4. Additional measures are needed to curb the increase in NMVOC emissions, despite effective reductions in NO_x (−0.9 Tg yr⁻¹) and CO emissions (−7 Tg yr⁻¹) over the past 10 years. In particular, the reduction of key species and sources of NMVOC emissions, such as m/p-xylene and toluene from solvents and ethene from diesel vehicles, will be effective in reducing ozone in China due to the larger OFP of these species. Further research is needed to support the formulation of effective strategies for future ozone control in China.

In a follow-up study, we will evaluate CINEI’s representation of NO_x-VOC photochemistry in CTM models and compare the results with observational data. We also plan to incorporate additional observational and modeling approaches to develop an updated version of the CINEI emissions dataset. This will help reduce uncertainties in the emission estimates and minimize modeling biases in CTM applications.

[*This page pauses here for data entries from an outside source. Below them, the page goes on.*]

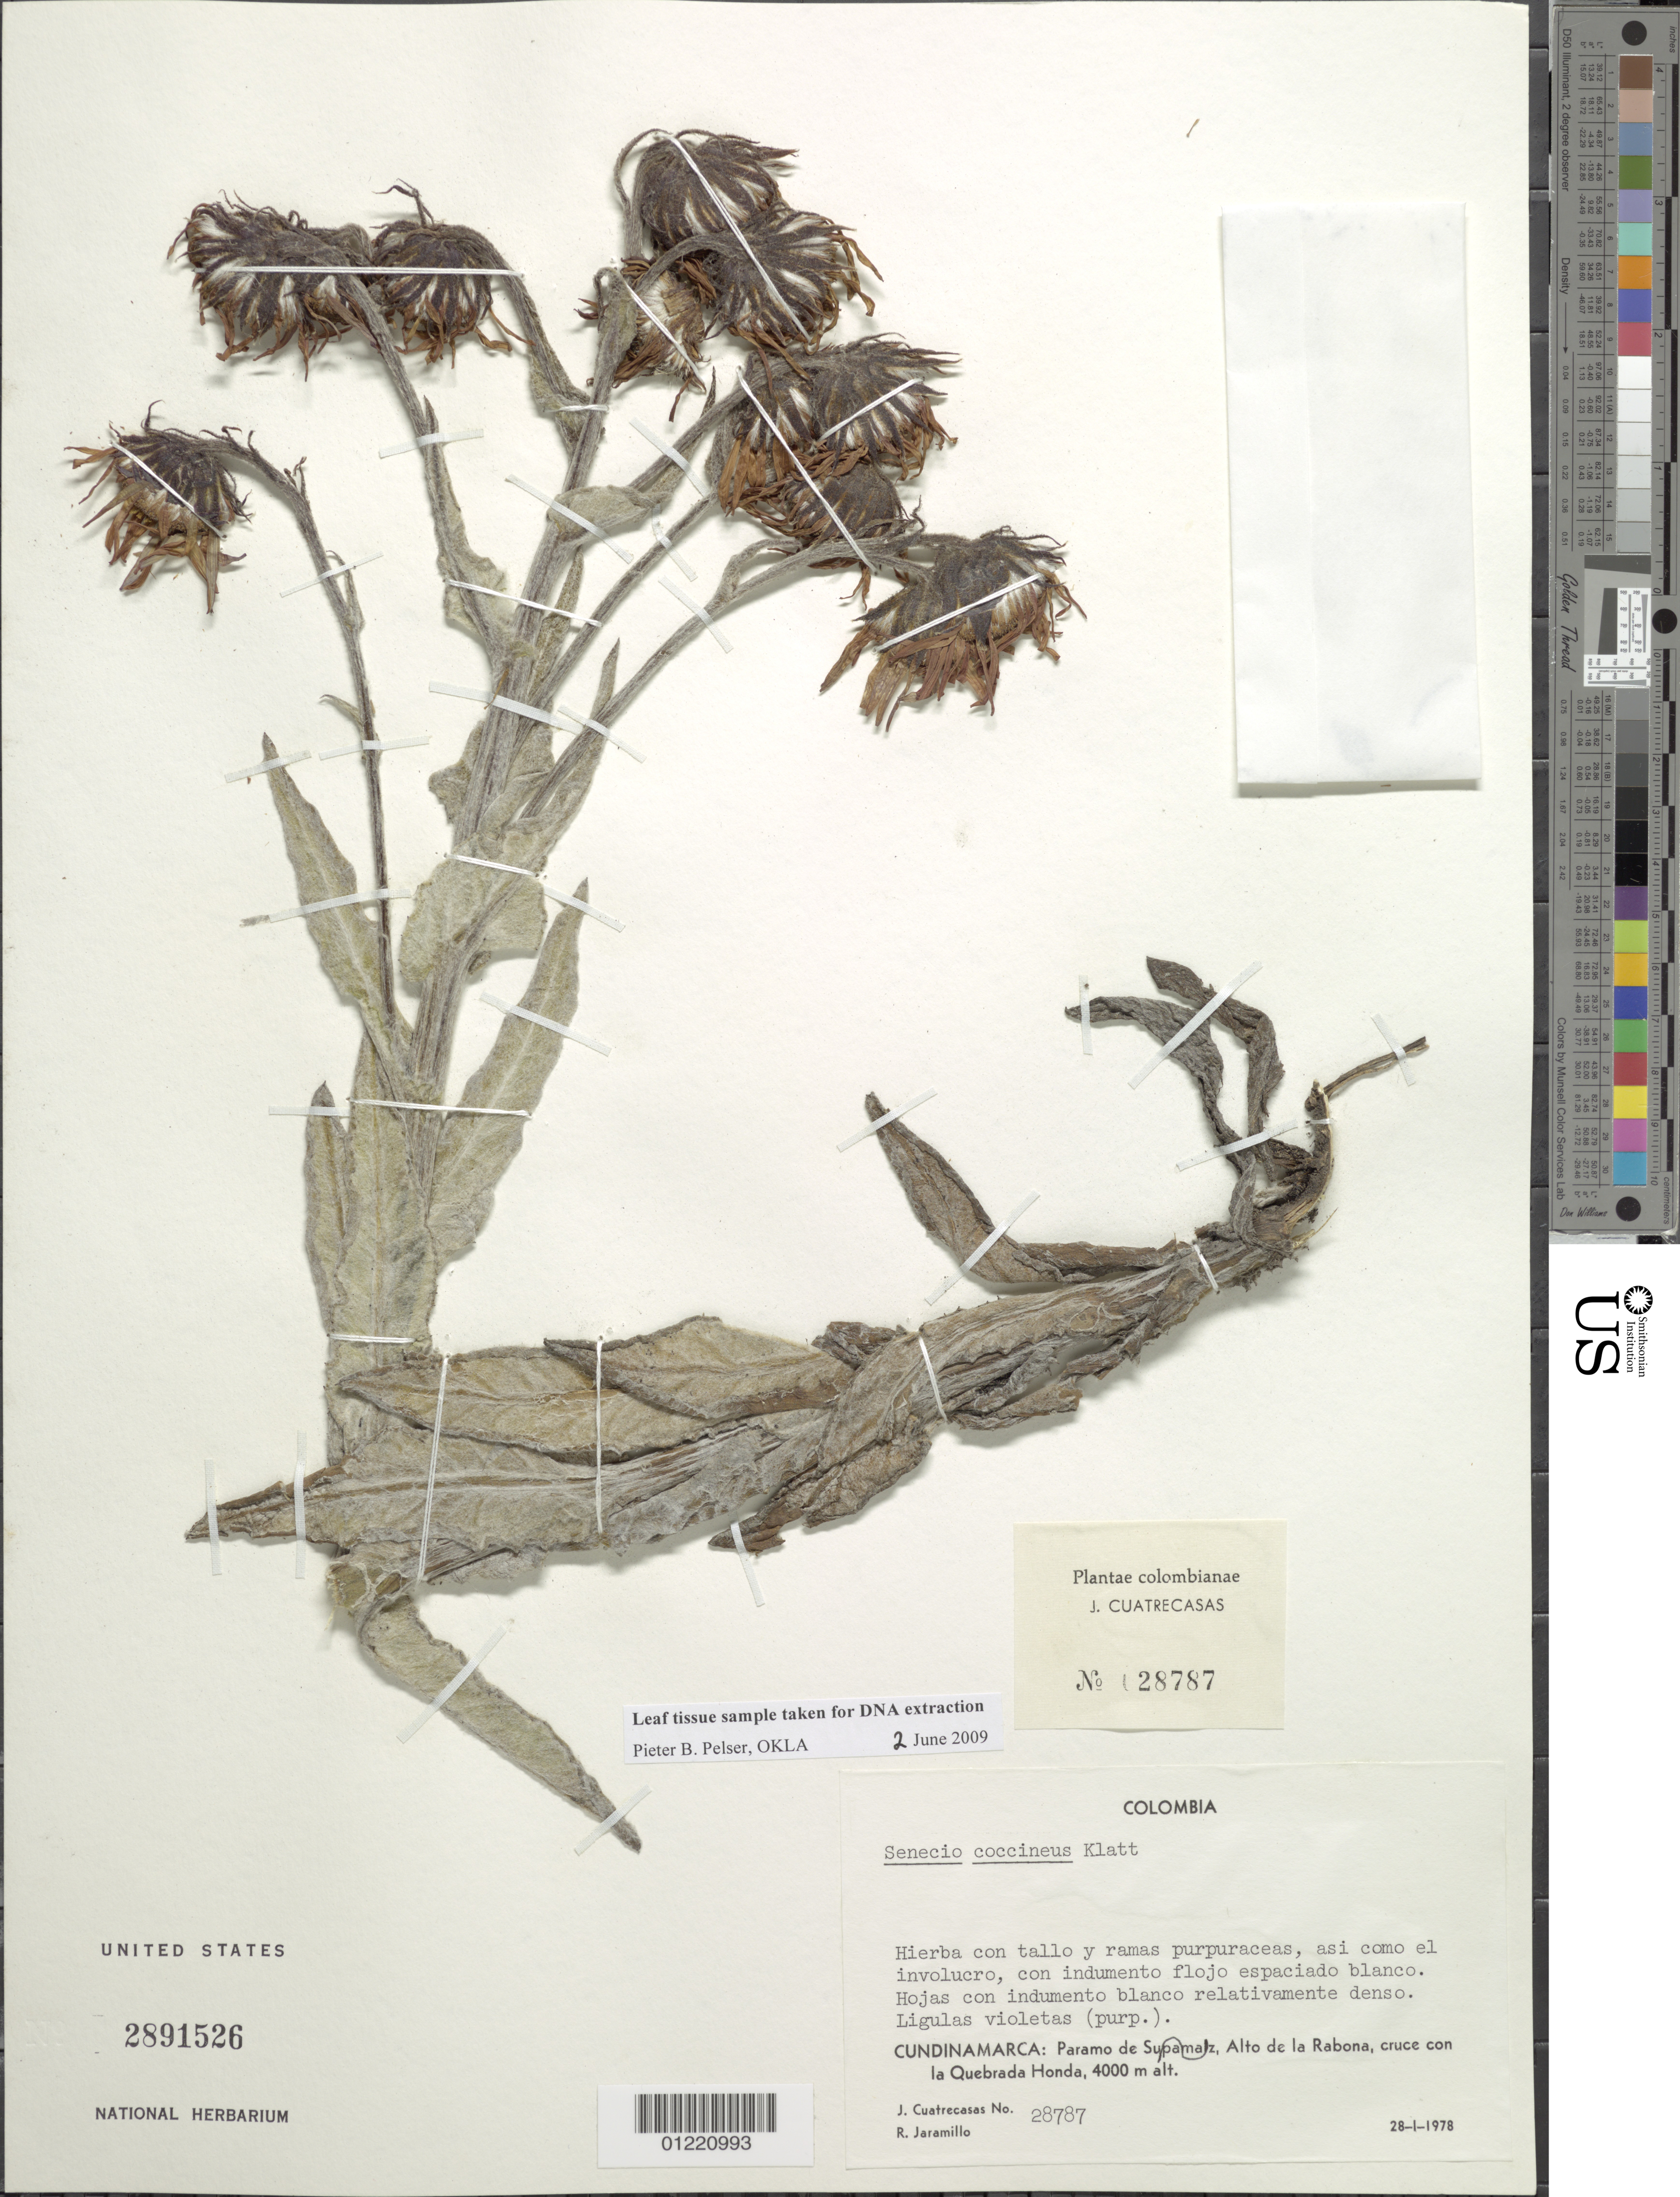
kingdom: Plantae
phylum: Tracheophyta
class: Magnoliopsida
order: Asterales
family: Asteraceae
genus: Senecio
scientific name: Senecio coccineus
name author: Klatt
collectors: J. Cuatrecasas & R. Jaramillo M.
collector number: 28787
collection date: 1978-01-28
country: Colombia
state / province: Cundinamarca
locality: Paramo de Sumapaz, Alto de la Rabona, cruce con la Quebrada Honda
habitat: paramo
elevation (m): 4000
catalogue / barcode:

1. The ability of CINEI, with updated speciated NMVOC emissions and more sectoral emissions, to better represent total OH loss rates and contributions to ozone formation rates. As ozone mixing ratios do not respond linearly to changes in ozone precursor emissions, the geographical extent of VOC and NO_x restricted areas appears to change with the emission inventories adopted. We discuss the ozone photochemistry regime under different emission scenarios and propose more insightful and strategic emission scenarios.

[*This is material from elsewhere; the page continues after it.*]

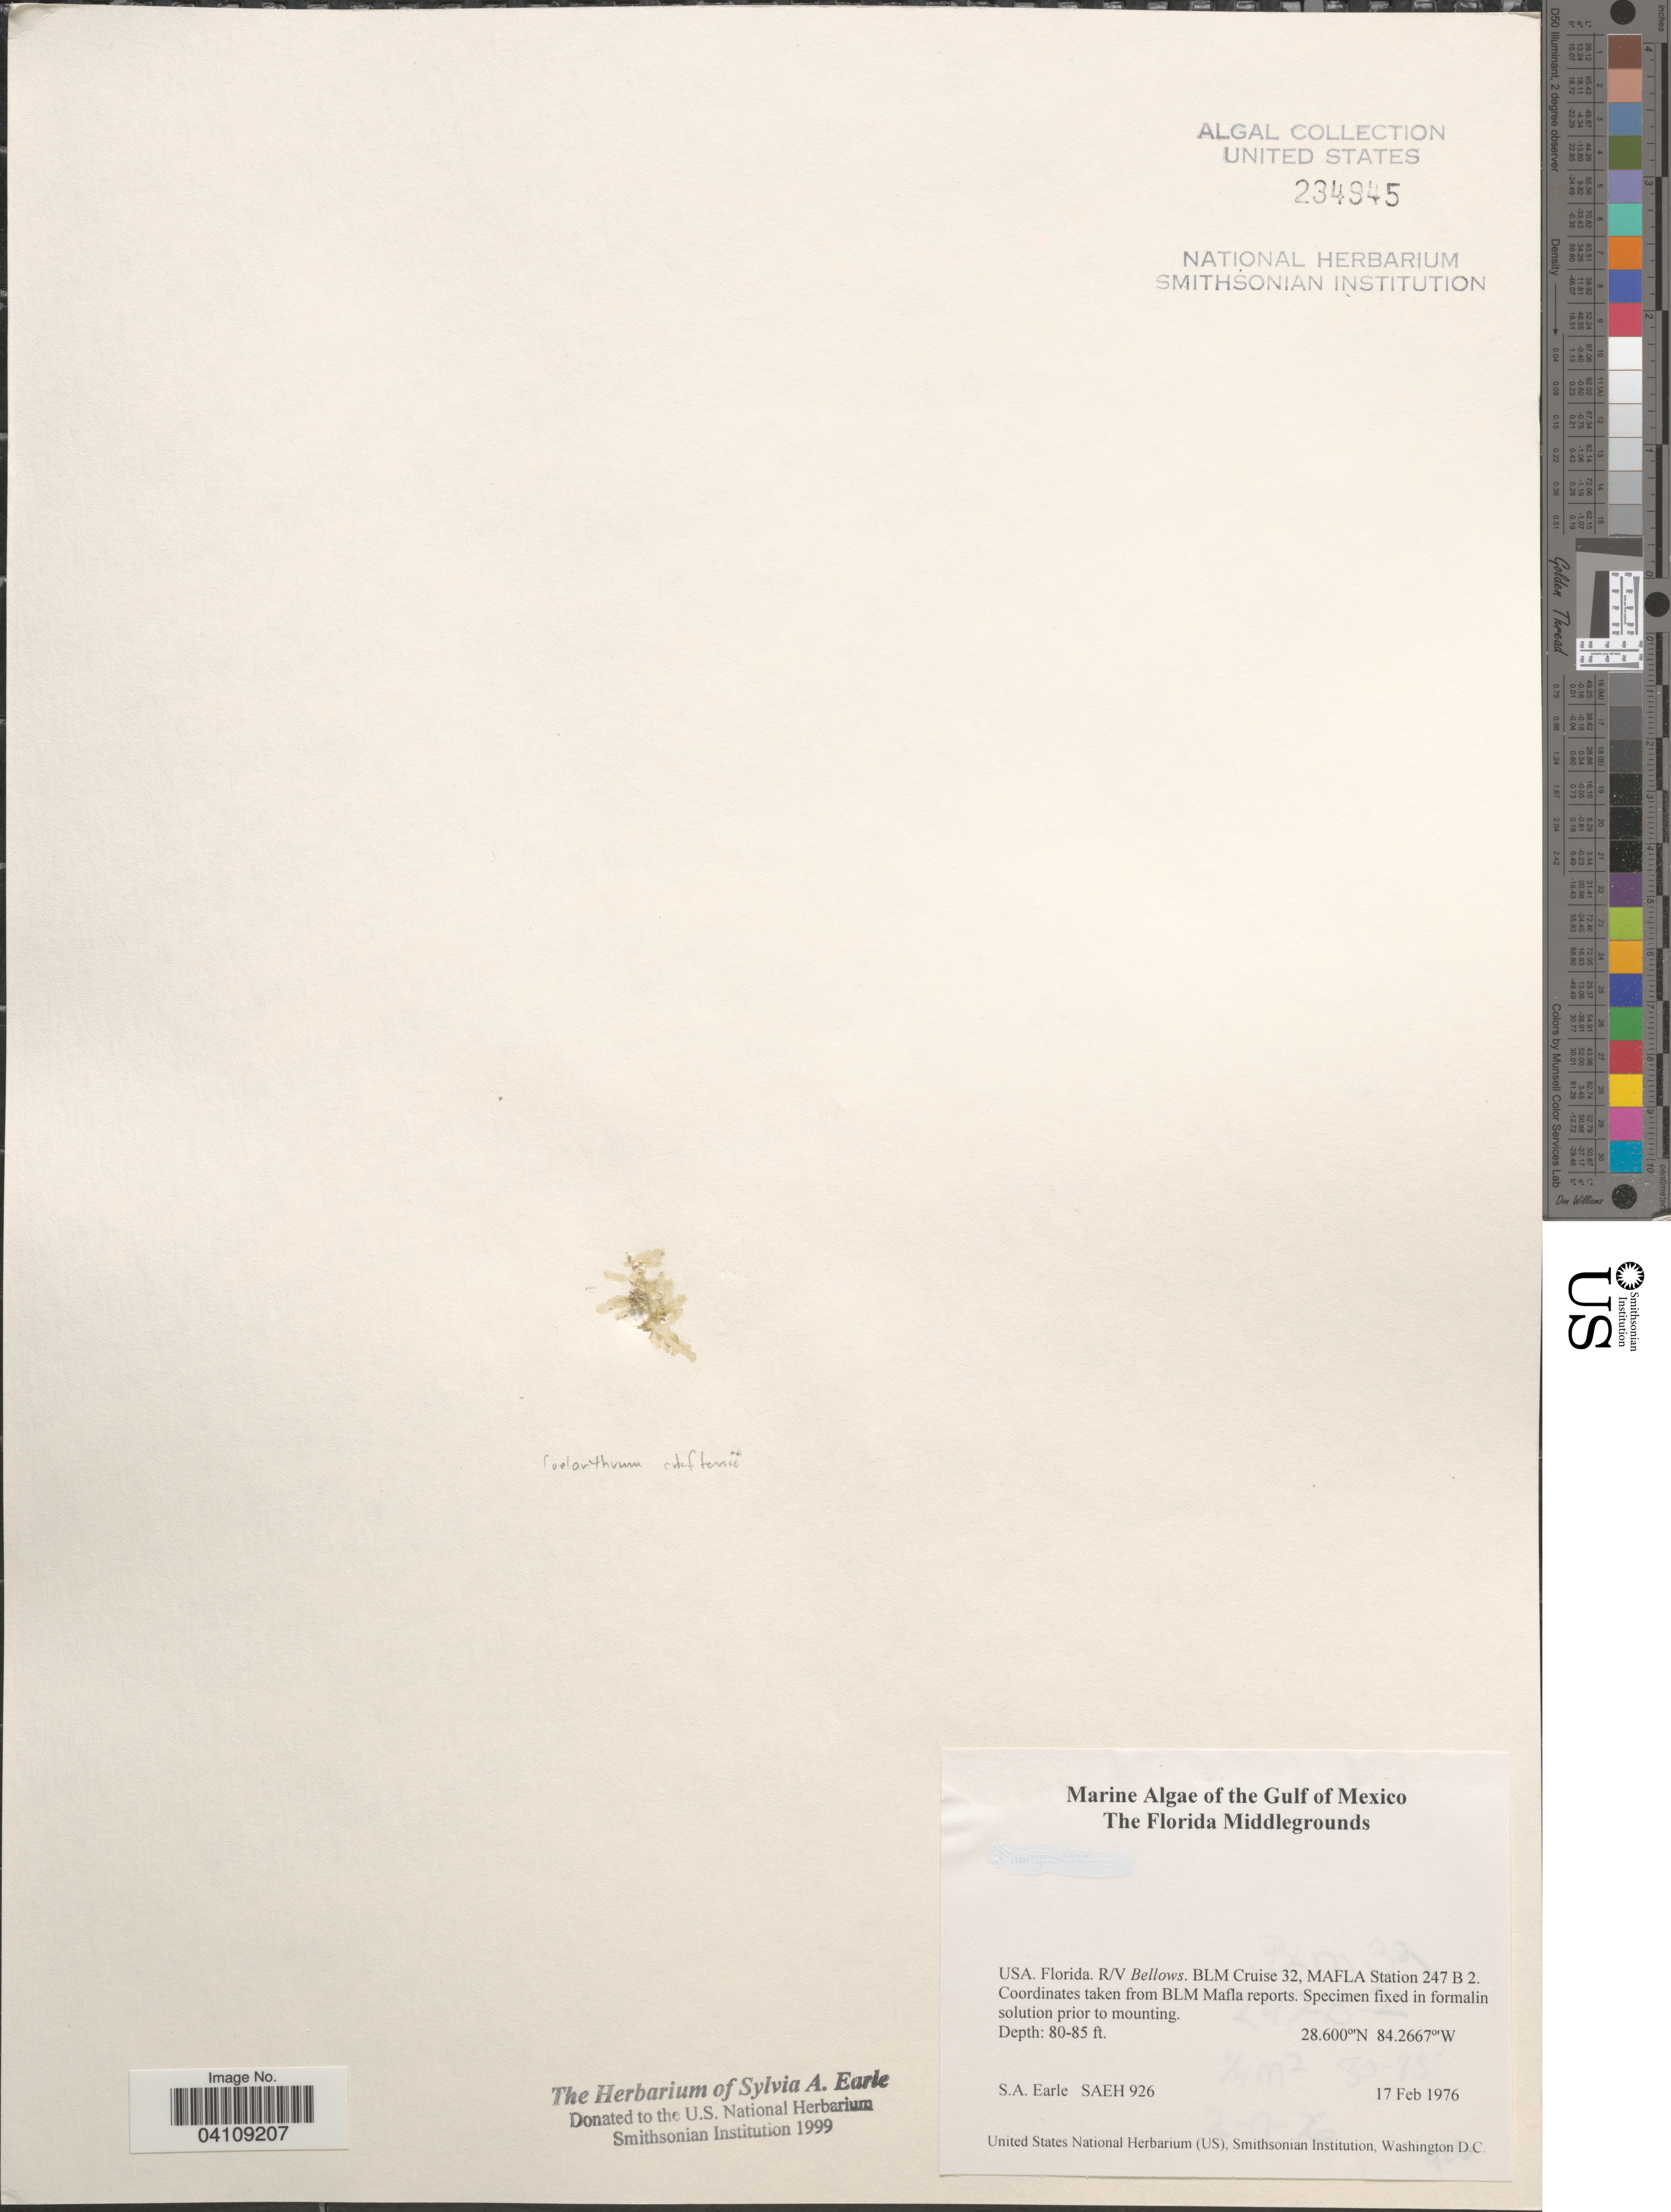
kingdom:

2. The new version of CINEI will incorporate additional emerging sources, such as new volatile chemical products (VCPs), including the production of personal care products in industry and the use of pesticides in agriculture (Seltzer et al., 2021; Cai et al., 2023). We will use more observational data, such as from TROPOMI and in-situ measurements, to constrain the total emissions for ozone precursors and NMVOC speciation.